DEMANDES.
(1) D'après l'extrait à lire, de quelle ville part le voyage vers Palerme du 24 août ?
(2) Réécrivez le passage de l'extrait à lire qui commence aux mots « disais-je, et voici » et s'arrête après « la terre d’Italie. », en substituant « Naples » à « Palerme ».

EXTRAIT À LIRE.
______
Extremum hunc, Arethusa, mihi concede laborem,

disais-je, et voici qu’Aréthuse elle-même venait m’inviter à visiter son beau rivage. J’acceptai, et le 24 août je m’embarquai à Gênes pour Palerme avec deux jeunes amis, M. Gaston Paris et le marquis Joseph de Laborde, dont les fraîches sensations me rappelaient celles que j’éprouvai il y a vingt-six ans en touchant pour la première fois la terre d’Italie.


I.
______
ENTRÉES FOURNIES.
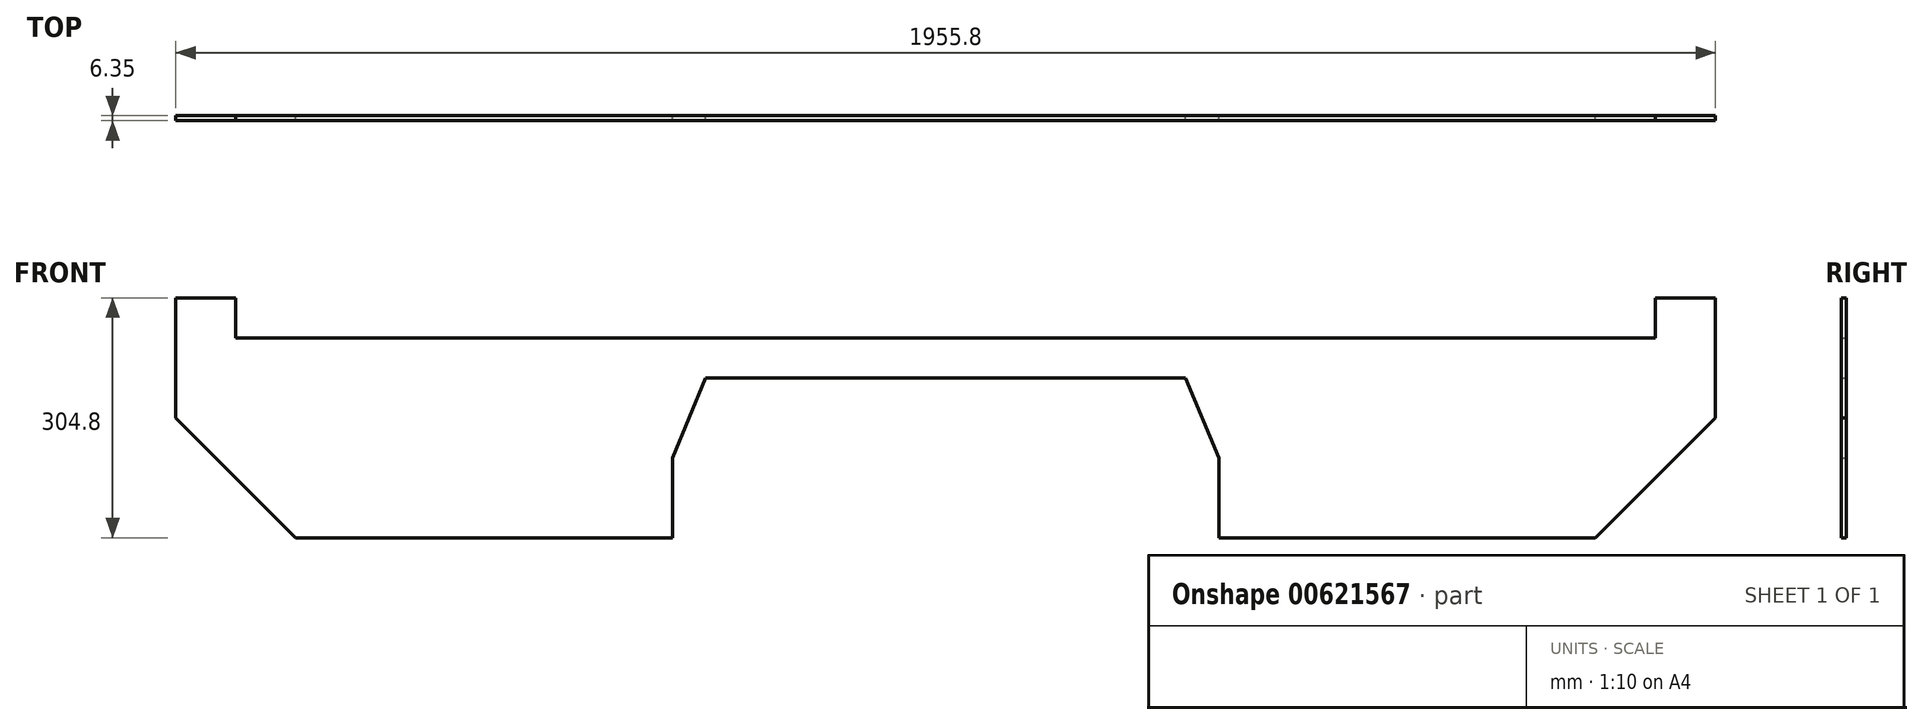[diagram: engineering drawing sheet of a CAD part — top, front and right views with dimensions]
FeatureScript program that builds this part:
annotation { "Feature Type Name" : "Feature", "Feature Type Description" : "" }
export const myFeature = defineFeature(function(context is Context, id is Id, definition is map)
    precondition{}
    {
        {
            var Q0;
            Q0=qCreatedBy(makeId("Front.planeOp"),FACE);
            var sketch = newSketch(context, id + "F0", { "sketchPlane" : qUnion([Q0])});
            skLineSegment(sketch, "E0.bottom", {"start": v(977.9, 152.4) * mm, "end": v(901.7, 152.4) * mm});
            skLineSegment(sketch, "E0.top", {"start": v(825.5, -152.4) * mm, "end": v(346.88, -152.4) * mm});
            skPoint(sketch, "E0.middle", {"position": v(0, 0) * mm});
            skLineSegment(sketch, "E1.0", {"start": v(901.7, 101.6) * mm, "end": v(-901.7, 101.6) * mm});
            skLineSegment(sketch, "E2.0", {"start": v(901.7, 152.4) * mm, "end": v(901.7, 101.6) * mm});
            skLineSegment(sketch, "E3.0", {"start": v(-901.7, 152.4) * mm, "end": v(-901.7, 101.6) * mm});
            skLineSegment(sketch, "E4.trimOffspring", {"start": v(-901.7, 152.4) * mm, "end": v(-977.9, 152.4) * mm});
            skLineSegment(sketch, "E5", {"start": v(977.9, 0) * mm, "end": v(825.5, -152.4) * mm});
            skLineSegment(sketch, "E6", {"start": v(977.9, 0) * mm, "end": v(977.9, 152.4) * mm});
            skPoint(sketch, "E7.start.orphan", {"position": v(977.9, -152.4) * mm});
            skLineSegment(sketch, "E8", {"start": v(-977.9, 152.4) * mm, "end": v(-977.9, 0) * mm});
            skLineSegment(sketch, "E9", {"start": v(-977.9, 0) * mm, "end": v(-825.5, -152.4) * mm});
            skPoint(sketch, "E10.orphan", {"position": v(-977.9, -152.4) * mm});
            skLineSegment(sketch, "E11", {"start": v(0, 101.6) * mm, "end": v(0, 50.8) * mm});
            skPoint(sketch, "E11.endSnap0", {"position": v(0, 101.6) * mm});
            skLineSegment(sketch, "E12.MirrorCS", {"start": v(0, 50.8) * mm, "end": v(-304.8, 50.8) * mm});
            skLineSegment(sketch, "E13", {"start": v(-304.8, 50.8) * mm, "end": v(-346.88, -50.8) * mm});
            skLineSegment(sketch, "E14", {"start": v(-346.88, -50.8) * mm, "end": v(-346.88, -152.4) * mm});
            skLineSegment(sketch, "E15.MirrorCS", {"start": v(0, 50.8) * mm, "end": v(304.8, 50.8) * mm});
            skLineSegment(sketch, "E16.MirrorCS", {"start": v(304.8, 50.8) * mm, "end": v(346.88, -50.8) * mm});
            skLineSegment(sketch, "E17.MirrorCS", {"start": v(346.88, -50.8) * mm, "end": v(346.88, -152.4) * mm});
            skLineSegment(sketch, "E18.trimOffspring", {"start": v(-346.88, -152.4) * mm, "end": v(-825.5, -152.4) * mm});
            skSolve(sketch);
        }
        {
            var Q0;
            {var subQ0=sQuery(id+"F0.wireOp",EDGE,"E3.0");Q0=makeQuery(id+"F0.imprint","IMPRINT",FACE,{"disambiguationData":[TD([[makeQuery(id+"F0.imprint","IMPRINT",EDGE,{"derivedFrom":subQ0}),-1.0]])]});}
            var Q1;
            Q1=makeQuery(id+"F0.imprint","IMPRINT",FACE,{"disambiguationData":[TD([[makeQuery(id+"F0.imprint","IMPRINT",EDGE,{"derivedFrom":sQuery(id+"F0.wireOp",EDGE,"E0.bottom")}),1.0]])]});
            extrude(context, id + "F1", {"entities" : qUnion([Q0, Q1]), "depth" : 6.35 * mm, "offsetDistance" : 25.4 * mm});
        }
    });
______
RÉPONSES ATTENDUES.
(1) De Gênes.

(2)
disais-je, et voici qu’Aréthuse elle-même venait m’inviter à visiter son beau rivage. J’acceptai, et le 24 août je m’embarquai à Gênes pour Naples avec deux jeunes amis, M. Gaston Paris et le marquis Joseph de Laborde, dont les fraîches sensations me rappelaient celles que j’éprouvai il y a vingt-six ans en touchant pour la première fois la terre d’Italie.